The leader stepped back toward Kasey, his movements fluid and eerie amidst the chaos of the shifting architecture. He reached out, his hand clamping onto Kasey's jaw once more with a firm, bruising grip. He tilted Kasey's face toward the dimming light, his thumb tracing the scales near his throat with a slow, chilling possessiveness.

"Such a beautiful, resilient thing, it would be a shame to see these scales tarnished... but I think I'll enjoy watching you try to climb your way out of the dark… or not."

He let go, his hand lingering for a fraction of a second too long before he stepped back into the deepest shadows. The other three figures followed him, their glowing eyes fading into the gloom until they vanished entirely, leaving the trio alone in the heart of the rising spire.

The sky fractured into a brilliant, haunting cyan, the neon glow bleeding into the deep ink of the night. It was an impossible light, turning the clouds into swirling eddies of turquoise and shadow. Above, the moon hung like a great, glowing eye, its usual pale silver replaced by a cold, radiating teal that signaled the world had tipped off its axis.

Inside the atrium, the transformation was violent and beautiful. The ground groaned with the sound of grinding stone as the mall's familiar structure was consumed.

The ropes binding the trio didn't just break; they snapped under the sudden, immense pressure of a massive stone pillar erupting from the floor directly between them. The force sent them scattering in different directions. Kasey felt the wind rush past him as he was thrown across the shifting tiles, his wings flaring to catch his balance.
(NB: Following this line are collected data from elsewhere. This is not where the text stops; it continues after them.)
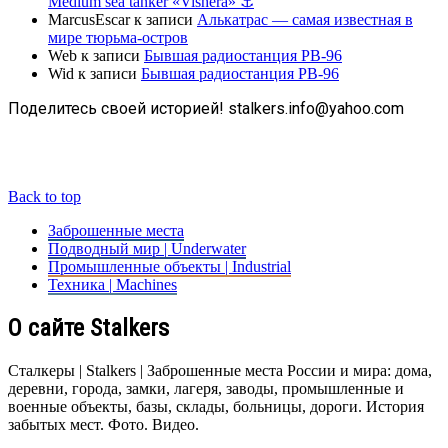
Medium sea tanker «Vishera» ⚓
MarcusEscar
к записи
Алькатрас — самая известная в
мире тюрьма-остров
Web
к записи
Бывшая радиостанция РВ-96
Wid
к записи
Бывшая радиостанция РВ-96
Поделитесь своей историей! stalkers.info@yahoo.com
Back to top
Заброшенные места
Подводный мир | Underwater
Промышленные объекты | Industrial
Техника | Machines
О сайте Stalkers
Сталкеры | Stalkers | Заброшенные места России и мира: дома,
деревни, города, замки, лагеря, заводы, промышленные и
военные объекты, базы, склады, больницы, дороги. История
забытых мест. Фото. Видео.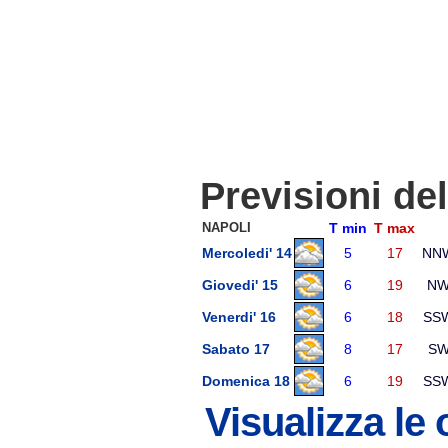
Previsioni de
NAPOLI
T min
T max
Mercoledi' 14
5
17
NN
Giovedi' 15
6
19
N
Venerdi' 16
6
18
SS
Sabato 17
8
17
S
Domenica 18
6
19
SS
Visualizza le 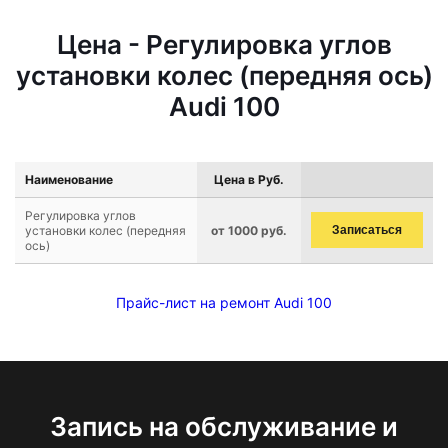
Цена - Регулировка углов
установки колес (передняя ось)
Audi 100
Наименование
Цена в Руб.
Регулировка углов
установки колес (передняя
от 1000 руб.
Записаться
ось)
Прайс-лист на ремонт Audi 100
Запись на обслуживание и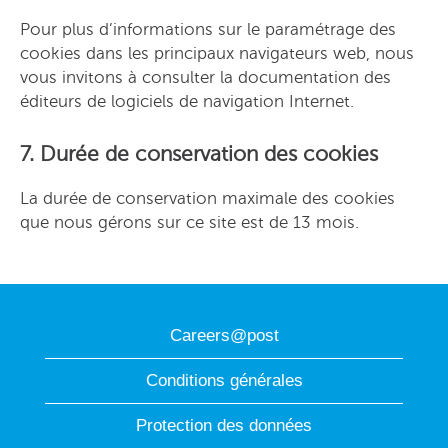
Pour plus d’informations sur le paramétrage des
cookies dans les principaux navigateurs web, nous
vous invitons à consulter la documentation des
éditeurs de logiciels de navigation Internet.
7. Durée de conservation des cookies
La durée de conservation maximale des cookies
que nous gérons sur ce site est de 13 mois.
Careers@post
Conditions générales
Protection des données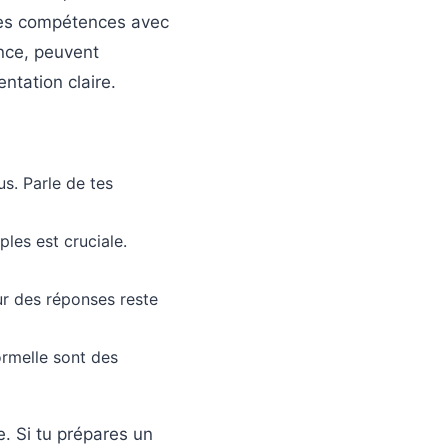
 tes compétences avec
ance, peuvent
tation claire.
us. Parle de tes
ples est cruciale.
ur des réponses reste
formelle sont des
. Si tu prépares un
Walls slid like pistons, and staircases spiraled upward into the dark canopy. One by one, they were separated by rising partitions and heavy iron gates. The mall was gone—replaced by a labyrinthine tower, each one a jagged step toward the cyan moon.

Outside, the tower stood as a silent, monolithic spire against the bruised sky. It was a masterpiece of the macabre, looking as though it had been grown rather than built. It felt ancient yet futuristic, a piercing needle of stone that defied every law of physics.

The Midnight Cycle had reached its peak. The air thrummed with a heavy, static charge, and the silence that followed the transformation was deafening. Kasey pushed himself up from the cold floor—still tied, his head still throbbing. He was alone on the ground level, surrounded by shadows and the faint, flickering light of a few remaining arcade machines that had survived the transition.

He looked up at the ceiling, which now seemed miles away, knowing his friends were somewhere in the heights above.

He remained on the floor, helpless. The thought of struggling crossed his mind—of trying to untie himself—but the night pressed in on him, seeping into his thoughts, dulling them, warping them. Whatever was in the air, whatever watched from beyond the dark, was already working its way through him.

Fatigue flooded his body all at once, thick and poisonous, sinking into his limbs like an unfamiliar intoxication. His muscles stopped listening. His thoughts unraveled.

The floor rose to meet him.

And as consciousness slipped away, the night did not.